Treat this as intuition, not a guarantee. Real embedding spaces are messier than the clean analogy suggests, the arithmetic does not always land exactly, and learned vectors inherit biases present in the training text. Embeddings reflect their data — including its prejudices — which matters when they drive search or recommendations.

STEP 4

Connecting it back to LLMs — and the limits.

Embeddings are not a separate gadget bolted onto LLMs; they are the language model's native input. Recall that text is split into tokens, then integers. The model's very first layer is an embedding layer that turns each token ID into a learned vector. Everything the model does afterward is geometry and arithmetic on those vectors. "Meaning as position in space" is not an analogy for how LLMs work — it is literally the first thing they do.

Two limits keep expectations calibrated. First, similarity is not truth: an embedding can place a question near a passage that is topically related but factually wrong for it; retrieval finds relevant text, not correct answers, which is why RAG still needs the LLM to read and reason, and ideally a verification step.

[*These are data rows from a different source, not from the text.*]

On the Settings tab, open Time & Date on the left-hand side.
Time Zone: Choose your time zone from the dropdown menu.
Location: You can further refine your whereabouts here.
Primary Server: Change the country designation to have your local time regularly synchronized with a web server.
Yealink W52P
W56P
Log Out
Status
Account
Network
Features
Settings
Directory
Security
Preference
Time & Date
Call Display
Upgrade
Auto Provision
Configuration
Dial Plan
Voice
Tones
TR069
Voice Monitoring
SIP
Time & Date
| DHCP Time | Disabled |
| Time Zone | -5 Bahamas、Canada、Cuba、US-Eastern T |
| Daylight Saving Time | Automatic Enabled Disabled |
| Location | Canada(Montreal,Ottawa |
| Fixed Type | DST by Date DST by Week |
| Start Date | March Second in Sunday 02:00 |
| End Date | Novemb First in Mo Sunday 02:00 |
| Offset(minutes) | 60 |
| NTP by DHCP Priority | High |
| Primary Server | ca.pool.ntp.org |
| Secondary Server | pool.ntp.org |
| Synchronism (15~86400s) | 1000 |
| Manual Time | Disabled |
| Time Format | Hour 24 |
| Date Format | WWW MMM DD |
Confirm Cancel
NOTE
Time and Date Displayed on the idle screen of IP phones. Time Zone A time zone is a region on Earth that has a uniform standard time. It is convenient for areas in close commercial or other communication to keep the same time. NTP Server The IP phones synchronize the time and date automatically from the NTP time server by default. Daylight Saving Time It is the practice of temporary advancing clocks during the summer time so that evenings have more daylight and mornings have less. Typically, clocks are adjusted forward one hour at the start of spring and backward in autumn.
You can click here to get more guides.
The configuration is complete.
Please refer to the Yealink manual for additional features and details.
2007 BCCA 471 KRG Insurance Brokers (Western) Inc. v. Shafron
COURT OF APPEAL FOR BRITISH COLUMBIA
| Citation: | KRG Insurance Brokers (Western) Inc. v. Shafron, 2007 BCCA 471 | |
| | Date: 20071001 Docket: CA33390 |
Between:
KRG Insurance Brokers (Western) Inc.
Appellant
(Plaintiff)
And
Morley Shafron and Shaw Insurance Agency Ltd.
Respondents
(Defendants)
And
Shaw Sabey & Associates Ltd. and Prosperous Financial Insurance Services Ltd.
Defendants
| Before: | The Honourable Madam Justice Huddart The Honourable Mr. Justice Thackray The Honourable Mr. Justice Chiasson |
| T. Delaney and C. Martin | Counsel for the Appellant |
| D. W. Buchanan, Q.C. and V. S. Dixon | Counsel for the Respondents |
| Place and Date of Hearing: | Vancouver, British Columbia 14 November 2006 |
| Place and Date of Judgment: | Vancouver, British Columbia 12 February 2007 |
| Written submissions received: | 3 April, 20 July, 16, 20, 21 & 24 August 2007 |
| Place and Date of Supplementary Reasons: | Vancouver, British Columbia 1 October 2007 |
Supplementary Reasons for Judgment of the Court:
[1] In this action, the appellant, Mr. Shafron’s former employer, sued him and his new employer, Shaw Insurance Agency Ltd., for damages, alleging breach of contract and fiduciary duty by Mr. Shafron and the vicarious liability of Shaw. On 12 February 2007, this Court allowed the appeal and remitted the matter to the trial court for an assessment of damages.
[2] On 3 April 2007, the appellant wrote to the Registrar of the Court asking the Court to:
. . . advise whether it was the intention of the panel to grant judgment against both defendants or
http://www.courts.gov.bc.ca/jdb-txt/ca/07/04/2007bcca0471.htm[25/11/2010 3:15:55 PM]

Second, embeddings compress: collapsing rich meaning into a few hundred numbers necessarily loses nuance, so two genuinely different sentences can land suspiciously close.

The durable takeaway: embeddings convert the fuzzy human notion of "similar in meaning" into the precise machine notion of "near in space," and that one conversion is what makes search, recommendation, and retrieval-augmented generation possible at scale. When you later see a system "find relevant context," picture points in space and the nearest neighbours being pulled out — that is the whole mechanism.